Олег засуетился, и за пару секунд как мог скрыл следы своего пребывания. Вот только не удержался, и прихватил из «ящика улик и трофеев», сам не зная зачем, странную коробочку с обычным жидкокристаллическим экранчиком и единственной рифлёной кнопкой на торце. На нём отображался обратный отсчет и гугл-координаты. При нажатии кнопки менялись и координаты и количество оставшегося до нуля времени. «Один год восемь месяцев три недели пять дней восемнадцать часов три минуты десять секунд» — примерно в таком формате.
Дверь подалась так же тихо, как и в первый раз, а потом захлопнулась с чавканьем и больше, естественно, уже не открывалась.
Инициация Ежилеца
— А чего это у тебя одежда мокрая? — спросила Елена.
— Поскользнулся и в воду упал, — соврал Олег.
— А зачем в мусорке ковырялся?
— Выбрасывал и уронил кое-что. Думаешь, так приятно рыться в отходах?
— Нашёл?
— Ага.
— А где был?
— Так руки мыл. Изгваздался в чёртовой рыбине, — Олег понюхал руку и скривился, — А что это ты мне принесла?
А принесла она ему Виктора Ежилеца, знакомого программиста-говночиста — собственной персоной. Вот только было ему не сильно за двадцать. Олег выдохнул — значит, никак ещё не может меня знать.
Программист в несвежей футболке с принтом “Push my button” на груди, бесформенных шортах и шлёпках хлопал глазами. Создавалось впечатление, что он не понимал, где очутился. Чёрт, а ведь он и правда не понимал.
Елена упёрлась руками в бока:
— Значит так, гадёныш. Карьера программиста для тебя отныне закрыта. Из айти придётся уйти. Как вернёшься — а я знаю, куда именно тебя отправлю — бросаешь своё сраное программирование и устраиваешься…
Елена задумалась.
— А чего так жёстко-то? — поинтересовался Олег.
— Этот гнидёныш мне здорово поднасрал. В шестидесятых. Да ладно мне — целому институту и не простому, — шепнула ему на ухо Елена, — Правда, пока он этого не знает. Потому что прямиком из сорок второго.
— Как интересно. И что именно он натворил?
— Этот говнюк пустил прахом мою пятилетнюю работу. Сжёг серваки. Дрочила любопытный. Старый вонючий хакер. Ну, то есть в моё время старый. И ладно бы ради великих денег по корпоративному заказу. Так нет — из долбаного любопытства! Безопасники проверили.
— Какую ж такую работу этот достойный сын своего времени тебе испортил?

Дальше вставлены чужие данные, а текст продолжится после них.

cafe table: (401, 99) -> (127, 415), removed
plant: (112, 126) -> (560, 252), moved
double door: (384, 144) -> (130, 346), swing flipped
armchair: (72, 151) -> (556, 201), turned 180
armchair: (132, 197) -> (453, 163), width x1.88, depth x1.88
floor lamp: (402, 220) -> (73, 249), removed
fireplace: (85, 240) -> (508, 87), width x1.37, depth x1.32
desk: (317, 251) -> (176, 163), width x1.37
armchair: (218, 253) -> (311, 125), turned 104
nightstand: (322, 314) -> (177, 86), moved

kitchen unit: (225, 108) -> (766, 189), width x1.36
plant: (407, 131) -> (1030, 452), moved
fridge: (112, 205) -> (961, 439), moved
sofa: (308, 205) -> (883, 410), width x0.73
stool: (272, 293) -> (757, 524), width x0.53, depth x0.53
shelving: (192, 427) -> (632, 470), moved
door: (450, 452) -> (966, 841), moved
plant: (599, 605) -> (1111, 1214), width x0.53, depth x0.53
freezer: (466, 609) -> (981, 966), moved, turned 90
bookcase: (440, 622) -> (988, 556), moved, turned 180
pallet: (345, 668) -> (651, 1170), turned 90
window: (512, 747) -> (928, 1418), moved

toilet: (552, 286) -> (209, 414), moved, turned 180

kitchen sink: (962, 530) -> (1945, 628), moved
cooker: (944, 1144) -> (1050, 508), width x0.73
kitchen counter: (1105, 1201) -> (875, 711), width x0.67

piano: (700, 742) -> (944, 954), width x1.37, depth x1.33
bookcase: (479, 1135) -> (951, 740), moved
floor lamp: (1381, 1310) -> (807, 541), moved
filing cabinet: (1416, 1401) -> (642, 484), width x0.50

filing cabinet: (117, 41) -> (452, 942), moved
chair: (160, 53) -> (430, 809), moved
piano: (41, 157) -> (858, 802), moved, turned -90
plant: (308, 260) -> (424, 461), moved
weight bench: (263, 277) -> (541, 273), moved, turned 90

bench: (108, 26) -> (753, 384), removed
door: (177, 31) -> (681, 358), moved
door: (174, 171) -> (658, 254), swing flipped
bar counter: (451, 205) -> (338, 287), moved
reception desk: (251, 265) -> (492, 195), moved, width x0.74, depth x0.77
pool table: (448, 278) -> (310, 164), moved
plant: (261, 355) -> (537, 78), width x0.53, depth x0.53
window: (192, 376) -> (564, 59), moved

— Много будешь знать, скоро состаришься. А тебе ещё много прыгать туда-сюда.
— Что здесь происходит. Кто вы вообще, мать за ногу? — наконец подал голос Ежилец, валяясь на боку в позе эмбриона. Несвежая футболка задралась, и глаза юного программиста выпучились, — Что это за херь? Что вы со мной сделали, уроды?
Паниковал Ежилец вполне оправданно — его тощий торс был полупрозрачным, словно человек-невидимка задумался и остановился посередине превращения. Такая вот плата Дрёме за переход.
Олег вздрогнул, вспоминая одну давнюю встречу. А точнее — свою первую встречу с Ежилецем.
— Чёрт! Блять! Вашу мамашу! Какого хера со мной случилось?
Он щупал обычными непрозрачными руками своё призрачное нутро, мял и щипал, а потом поднял глаза, которые совершенно утонули в слезах и спокойно спросил:
— Где я?
— В гнезде. Помоги-ка мне, Олег.
Тот после бесконечных временных прыжков и утомительных побегушек у Элисы сделался ленивым, аморальным и бесстрашным, так что охотно помог. Вдвоём они ухватили тощего Ежилеца за руки-ноги.